Nobody knows the trifles I've seen
A perplexed copy editor at another paper wrote after a visiting professional laid down the law on likely. Use it only as an adjective, not an adverb. "He will likely be proved wrong" should be rewritten as "He is likely to be proved wrong." Next question.
Well, not so fast. Henry Fowler wrote that likely as an adverb must be coupled with very, most or more in educated speech and writing, though it can be found used otherwise in Scotland, Ireland and the United States. (Take that, outlanders.) Theodore Bernstein wielded the same cudgel. But Merriam-Webster’s concludes, in a lengthy entry, that "the use of likely as an adverb without a qualifier … is well established in standard general use in North America. It is an old use, dating back to the 14th century. The strictures on it seem to have developed because it dropped out of mainstream literary use in England during the 19th century."

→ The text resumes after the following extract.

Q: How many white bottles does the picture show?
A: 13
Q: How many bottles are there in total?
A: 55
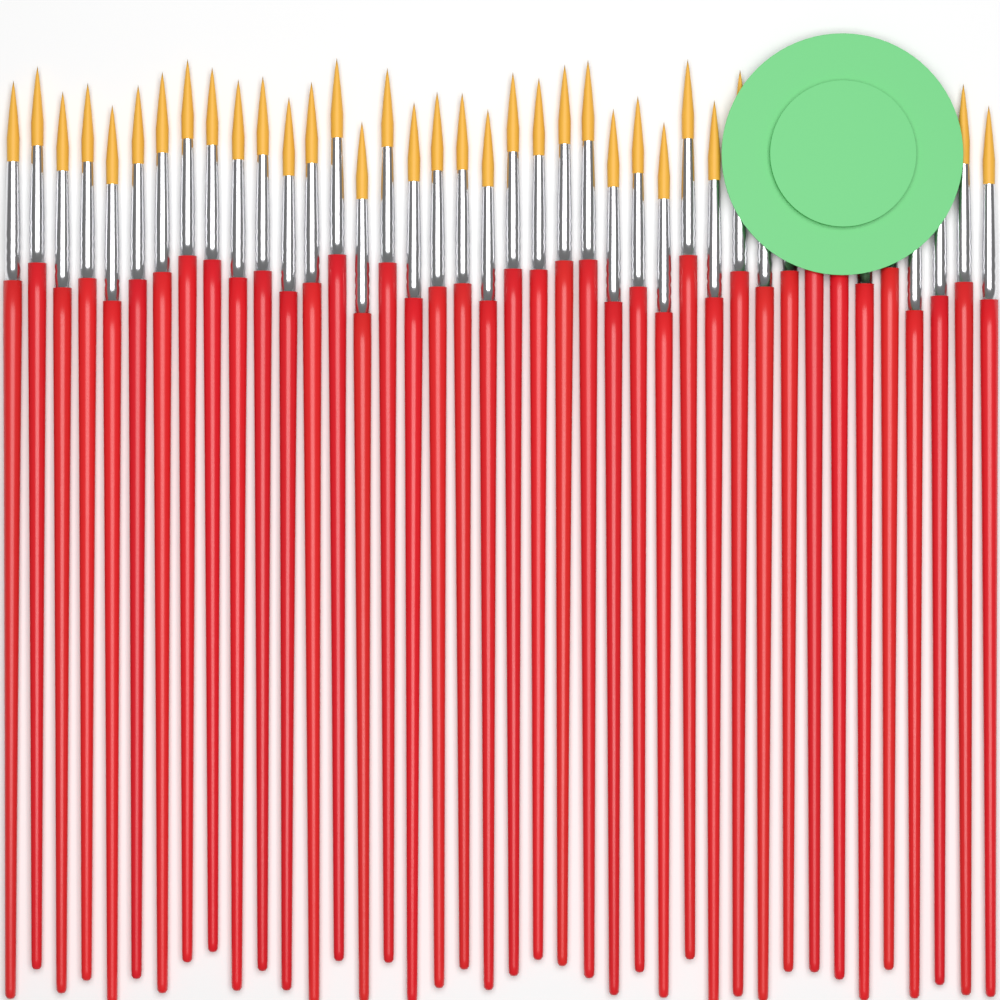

Yet those strictures survive among the shibboleths to which newspapers’ in-house style guides are prone. And copy editors throughout the land are expected to enforce them. "He likely will" to "he is likely to," lawyer to attorney (or the reverse), "half a mile" to "a half-mile."
Some little things count for a lot, and some not a whit. Authorities disagree, and that ukase from three managing editors back may not be the best advice on what to do today.
True, the copy editor’s lot is to be responsible for the little things, but part of the responsibility is to determine which little things matter. You may recall my kvetching in a previous post about irritating pleonasms — safe haven, close scrutiny, armed gunman. And this morning’s Sun carries a bold headline, O’S REFUTE CLAIMS, though the text makes it clear that the Orioles rebut, dispute, disparage and contradict accusations that they used performance-enhancing drugs. To refute is to demonstrate conclusively that a statement is false, not merely to take exception to it.
Editing involves making a multitude of small decisions. The trick is to make the right ones.